*** Opening of Input data ***

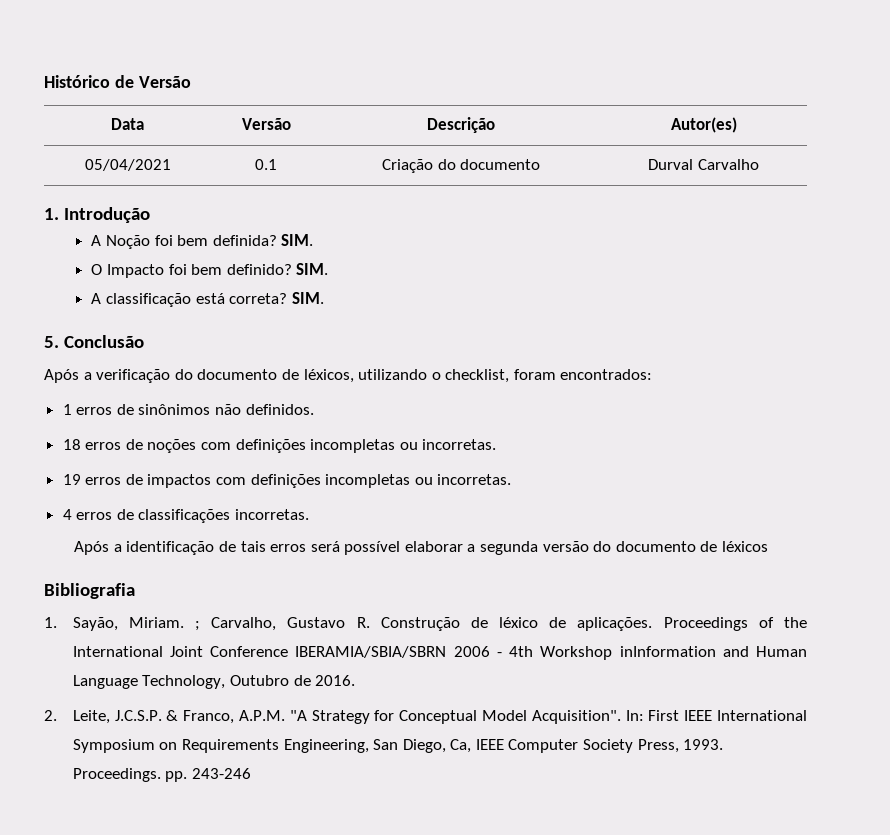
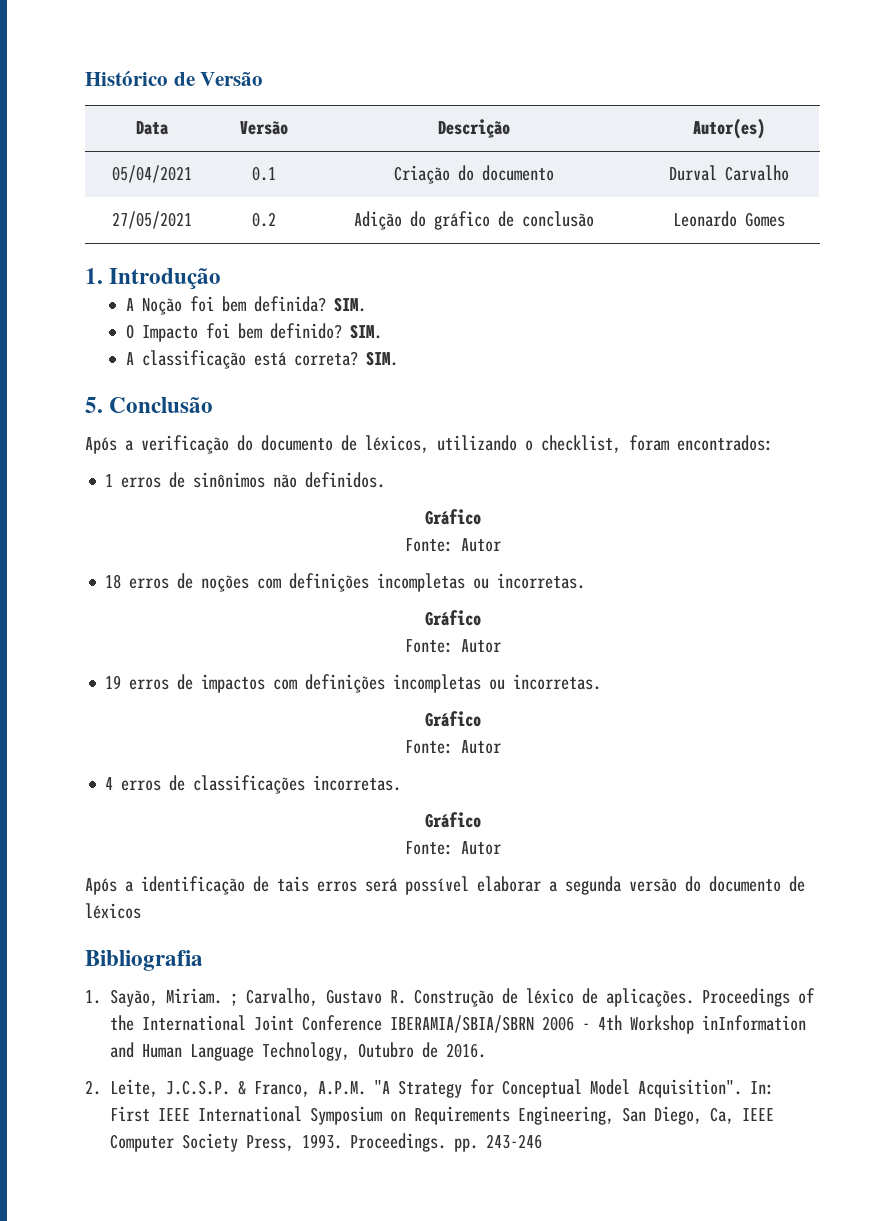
(759, 164) none -> [111,211,192,229] [251,212,276,227] [353,211,594,230] [672,211,785,227] // 27/05/2021 | 0.2 | Adição do gráfico de conclusão | Leonardo Gomes
(314, 409) none -> [424,509,481,525] [404,538,501,552] // Gráfico // Fonte: Autor
(497, 444) none -> [424,610,481,626] [404,639,501,653] // Gráfico // Fonte: Autor
(512, 479) none -> [424,711,481,727] [404,740,501,754] // Gráfico // Fonte: Autor
(310, 514) none -> [424,812,481,828] [404,841,501,855] // Gráfico // Fonte: Autor

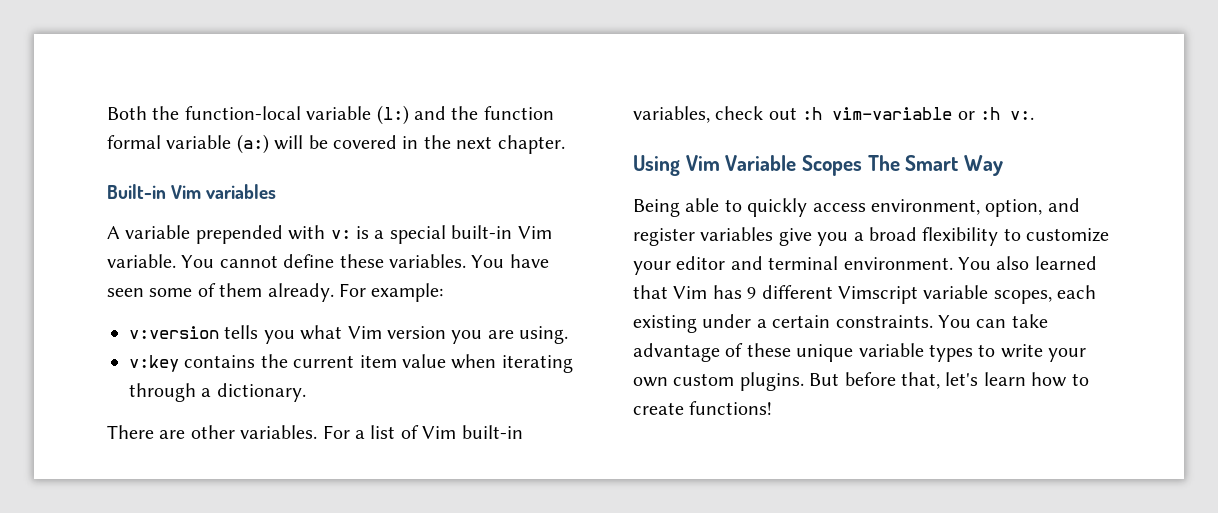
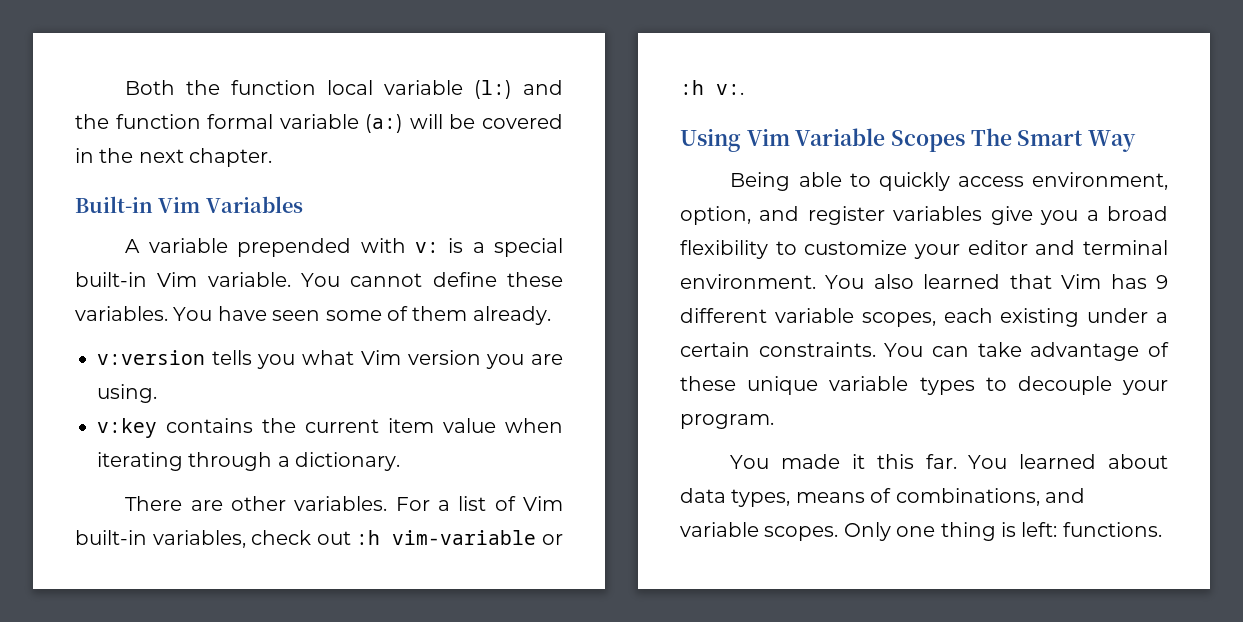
[184,106,301,120] function-local -> [231,80,374,95] function local
[206,184,277,199] variables -> [205,196,303,213] Variables
[339,283,444,302] For example: -> (551, 315) none
[838,286,918,304] Vimscript -> (767, 315) none
[1000,344,1087,362] [633,372,1089,391] [633,401,773,415] write your own custom plugins. But before that, let's learn how to create functions! -> [1017,376,1168,395] [680,414,774,429] [730,454,1168,469] [680,488,1085,507] [680,522,1162,541] decouple your program. // You made it this far. You learned about data types, means of combinations, and variable scopes. Only one thing is left: functions.

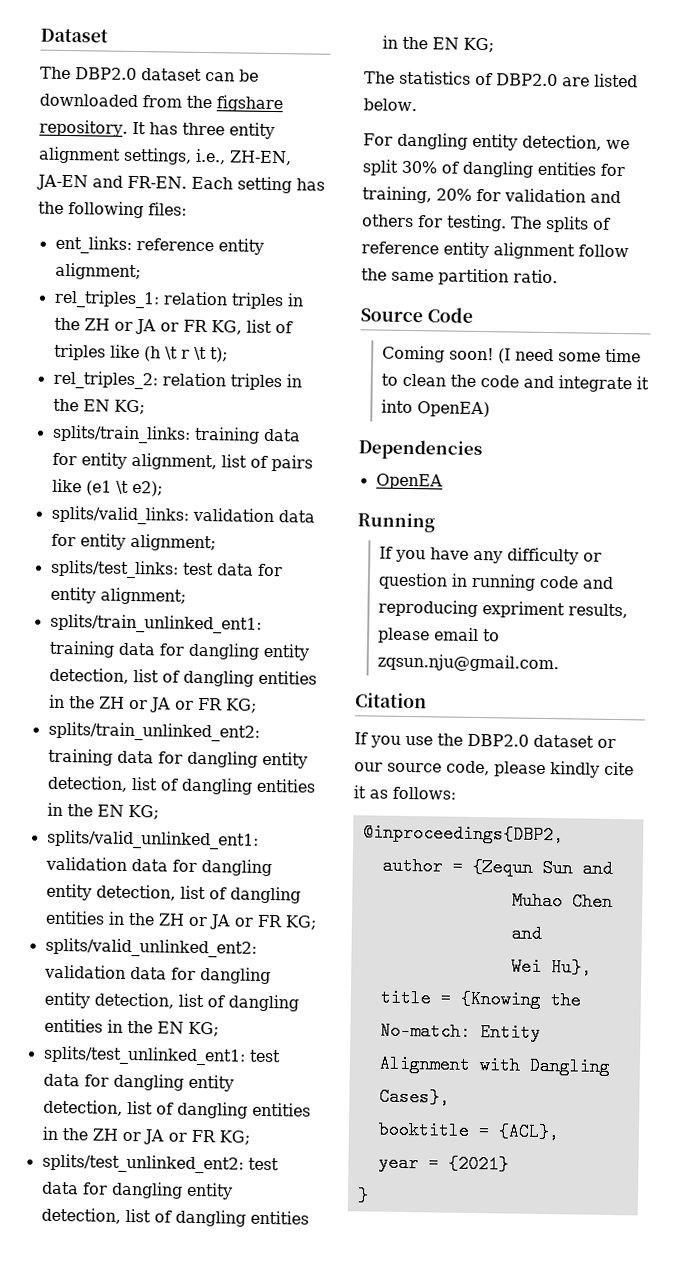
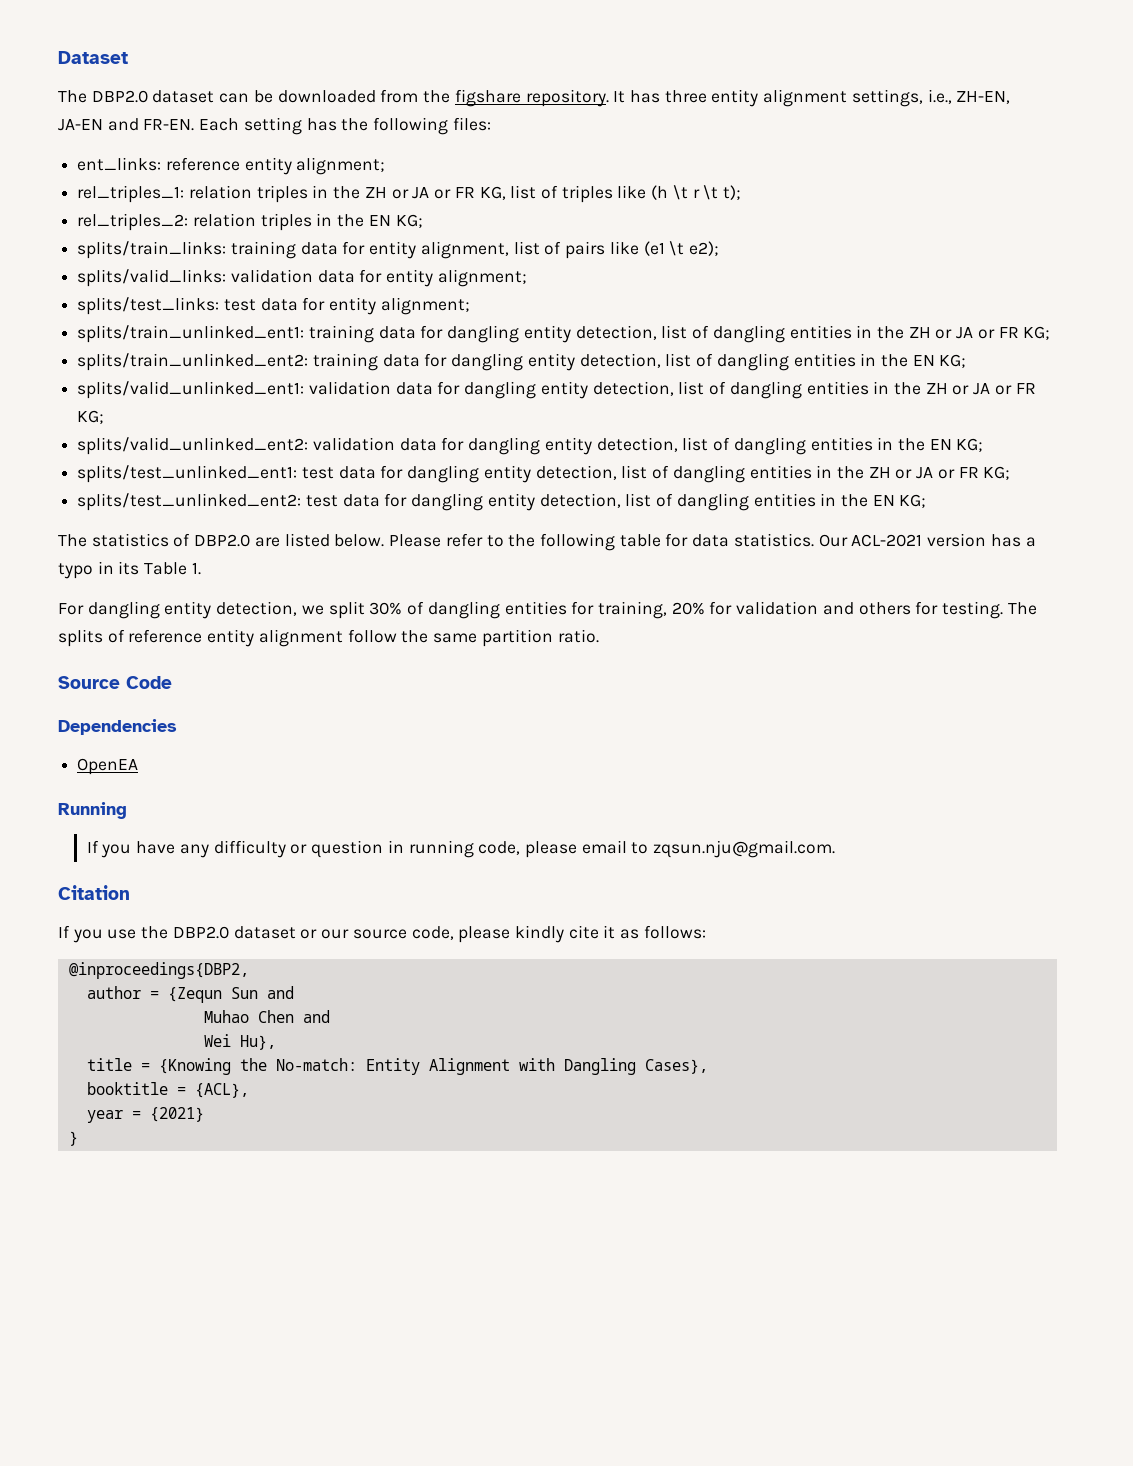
(417, 105) none -> [389,533,1036,551] [58,561,201,579] Please refer to the following table for data statistics. Our ACL-2021 version has a typo in its Table 1.
[382,345,642,364] [381,373,650,393] [381,399,491,418] // Coming soon! (I need some time to clean the code and integrate it into OpenEA) -> (172, 682) none
[539,575,614,589] [378,599,629,619] code and reproducing expriment results, -> [478,841,521,855] code,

*** Close of Input data ***

Every line above goes into the copy unchanged; the pictures do not.

Task result:
(759, 164) none -> [111,211,192,229] [251,212,276,227] [353,211,594,230] [672,211,785,227] // 27/05/2021 | 0.2 | Adição do gráfico de conclusão | Leonardo Gomes
(314, 409) none -> [424,509,481,525] [404,538,501,552] // Gráfico // Fonte: Autor
(497, 444) none -> [424,610,481,626] [404,639,501,653] // Gráfico // Fonte: Autor
(512, 479) none -> [424,711,481,727] [404,740,501,754] // Gráfico // Fonte: Autor
(310, 514) none -> [424,812,481,828] [404,841,501,855] // Gráfico // Fonte: Autor

[184,106,301,120] function-local -> [231,80,374,95] function local
[206,184,277,199] variables -> [205,196,303,213] Variables
[339,283,444,302] For example: -> (551, 315) none
[838,286,918,304] Vimscript -> (767, 315) none
[1000,344,1087,362] [633,372,1089,391] [633,401,773,415] write your own custom plugins. But before that, let's learn how to create functions! -> [1017,376,1168,395] [680,414,774,429] [730,454,1168,469] [680,488,1085,507] [680,522,1162,541] decouple your program. // You made it this far. You learned about data types, means of combinations, and variable scopes. Only one thing is left: functions.

(417, 105) none -> [389,533,1036,551] [58,561,201,579] Please refer to the following table for data statistics. Our ACL-2021 version has a typo in its Table 1.
[382,345,642,364] [381,373,650,393] [381,399,491,418] // Coming soon! (I need some time to clean the code and integrate it into OpenEA) -> (172, 682) none
[539,575,614,589] [378,599,629,619] code and reproducing expriment results, -> [478,841,521,855] code,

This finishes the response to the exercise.